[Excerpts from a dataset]
────────────────────

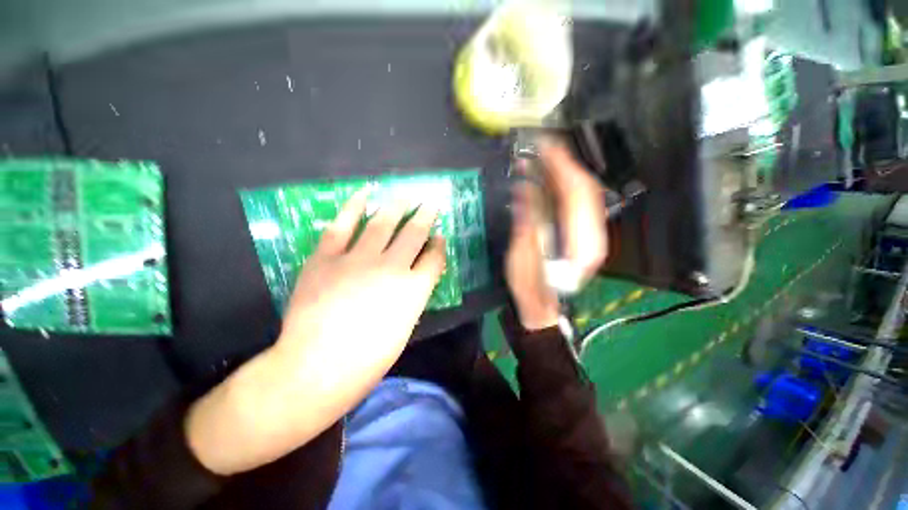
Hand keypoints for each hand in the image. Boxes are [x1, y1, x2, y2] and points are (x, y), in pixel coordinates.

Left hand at [186, 188, 445, 474]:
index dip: (439, 245)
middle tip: (429, 203)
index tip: (440, 236)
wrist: (315, 368)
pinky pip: (342, 225)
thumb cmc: (368, 359)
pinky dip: (354, 206)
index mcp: (413, 289)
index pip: (434, 258)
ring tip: (405, 196)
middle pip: (414, 233)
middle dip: (425, 216)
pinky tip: (365, 193)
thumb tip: (416, 276)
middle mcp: (391, 267)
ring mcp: (357, 259)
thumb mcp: (405, 328)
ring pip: (383, 223)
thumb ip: (413, 296)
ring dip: (397, 206)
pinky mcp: (327, 257)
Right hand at [506, 140, 607, 330]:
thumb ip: (528, 219)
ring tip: (542, 160)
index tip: (545, 146)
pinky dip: (561, 188)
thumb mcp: (523, 253)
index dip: (562, 166)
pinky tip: (546, 180)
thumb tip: (526, 186)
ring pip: (581, 194)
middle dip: (564, 165)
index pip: (577, 193)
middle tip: (542, 148)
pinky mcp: (581, 234)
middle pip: (585, 189)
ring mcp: (590, 234)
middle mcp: (593, 235)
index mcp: (581, 242)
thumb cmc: (529, 285)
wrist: (540, 305)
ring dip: (562, 174)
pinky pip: (575, 204)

────────────────────

**TO DO**
Transcribe the records above exactly, beginning at the line that contains "index tip: (545, 146)" and ending with the line that contains "ring dip: (562, 174)", both included, and nothing else.

**PROBLEM SOLUTION**
index tip: (545, 146)
pinky dip: (561, 188)
thumb mcp: (523, 253)
index dip: (562, 166)
pinky tip: (546, 180)
thumb tip: (526, 186)
ring pip: (581, 194)
middle dip: (564, 165)
index pip: (577, 193)
middle tip: (542, 148)
pinky mcp: (581, 234)
middle pip: (585, 189)
ring mcp: (590, 234)
middle mcp: (593, 235)
index mcp: (581, 242)
thumb cmc: (529, 285)
wrist: (540, 305)
ring dip: (562, 174)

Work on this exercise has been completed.